__SELECTED TEXT__:
━━━━━━

Small steps produce information without commitment. They also let you feel whether the want is still alive when you start engaging with its reality.

4. Notice how the want changes as you investigate

A real want clarifies and refines as you engage with it. A fleeting want fades or shifts to something else entirely.

The refinement is useful data. I thought I wanted a different city, but actually I want a different rhythm of life that this city couldn't give me. The refined version is often more accurate and easier to act on.

5. Distinguish acting on the want from talking about it

You can sit with a want for months without telling people about it. Telling people often produces a kind of premature commitment, once you've said I'm thinking about moving to Berlin five times, not moving to Berlin starts to feel like a defeat.

Save the telling for after the want has been tested. The internal work of discernment is private. The external announcement, if it happens, comes later.

When the new wanting changes the shape of your life

By year three or four, some of the wants that survived the testing produce real change. The actual life shape shifts. New work, new home, new relationships, new uses of time.

When this happens, three things tend to be true.

1. The change is less dramatic than you'd imagined. Most life changes that come from real desire are quieter than the imagined version. The move to a different city is just another place to live. The career change is just different work. The new shape is the new shape; it doesn't feel as transformative from the inside as it looked from outside.

This is normal and not a sign that the change was wrong. Sustainable change is usually less cinematic than initially expected.

2. Other parts of life adjust around it. Real change ripples. New work changes your week, which changes your friendships, which changes what you read and watch and care about. The single change isn't actually single. Expect the ripples.

3. New wants appear. Once you've acted on one significant want, others tend to surface. The willingness to want something and act on it is itself a practice that develops. By year four or five, the relationship to desire is different from where it was in year one.

When the wanting doesn't lead to action

A small subset of Stage 3 wants stay as wants and never become action. This is fine. Not every want needs to be acted on to be honoured.

Some wants are useful as information about who you're becoming, even if you don't change anything. They tell you something about the direction you'd choose if circumstances allowed. Holding the want without acting on it isn't repression. It's just acknowledgement.

━━━━━━

__INFORMATION SHOWN__:
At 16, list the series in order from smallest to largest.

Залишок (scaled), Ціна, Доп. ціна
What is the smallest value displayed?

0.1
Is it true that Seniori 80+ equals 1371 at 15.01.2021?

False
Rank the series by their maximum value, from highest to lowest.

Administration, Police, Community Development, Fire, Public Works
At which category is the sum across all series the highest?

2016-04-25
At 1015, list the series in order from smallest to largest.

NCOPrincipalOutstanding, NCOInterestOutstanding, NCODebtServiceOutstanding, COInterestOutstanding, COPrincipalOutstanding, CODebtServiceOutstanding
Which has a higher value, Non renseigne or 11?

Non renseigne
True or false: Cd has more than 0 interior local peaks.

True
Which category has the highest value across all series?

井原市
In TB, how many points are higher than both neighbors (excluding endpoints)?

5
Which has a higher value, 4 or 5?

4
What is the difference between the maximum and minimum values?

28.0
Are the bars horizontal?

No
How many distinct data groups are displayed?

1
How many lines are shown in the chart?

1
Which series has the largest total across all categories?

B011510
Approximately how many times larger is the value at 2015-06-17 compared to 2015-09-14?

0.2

━━━━━━

__QUESTIONS__:
(A) According to the piece on testing new wants, why should you hold off telling people about a want? Answer in one to three sentences.
(B) Write the next part of the piece on testing and acting on new wants, starting after its final sentence.

__ANSWERS PROVIDED__:
(A) Telling people often creates a premature commitment. Once you've announced a plan several times, such as moving to Berlin, not following through starts to feel like a defeat. So the telling should wait until the want has been tested privately.

(B)
The unfulfilled wants of Stage 3 sometimes become the acted-on wants of Stage 5 or 6. The discernment about timing is its own work.

Quick reference

Three drivers of new desire in Stage 3:

  1. Old constraints making things unthinkable are gone.
  2. Old constraints producing certain wants are gone.
  3. You've changed enough to want different things.

Four kinds of new wanting:

  1. Rediscovered (was there, stopped, returned).
  2. Latent (always potential, never had room).
  3. Emergent (produced by what you've become).
  4. Situational (tied to current external configuration).

Five tests for lasting vs fleeting:

  1. Survives being put down.
  2. Survives imagining it satisfied.
  3. Has specific shape.
  4. Survives talking to a sceptical friend.
  5. Fits the pattern of who you're becoming.

Five practices for listening without acting:

  1. Write the want down.
  2. Sit at least three months (longer for big wants).
  3. Take small low-stakes steps in the direction.
  4. Notice how the want changes as you investigate.
  5. Distinguish acting from talking about it.

When wanting changes life shape:

  • Less dramatic from the inside than imagined.
  • Ripples through other parts of life.
  • New wants tend to surface.

When wanting doesn't lead to action:

  • Some wants stay as wants. That's also honourable.
  • They become information about who you're becoming.
  • Unfulfilled Stage 3 wants sometimes become Stage 5 acted-on wants.

The life you couldn't have imagined wanting is now the life you're actually building. Let it surprise you.

This is supportive self-help, not medical, psychological, or legal advice, and no substitute for a qualified professional. If you or your child may be in danger, contact your local emergency services.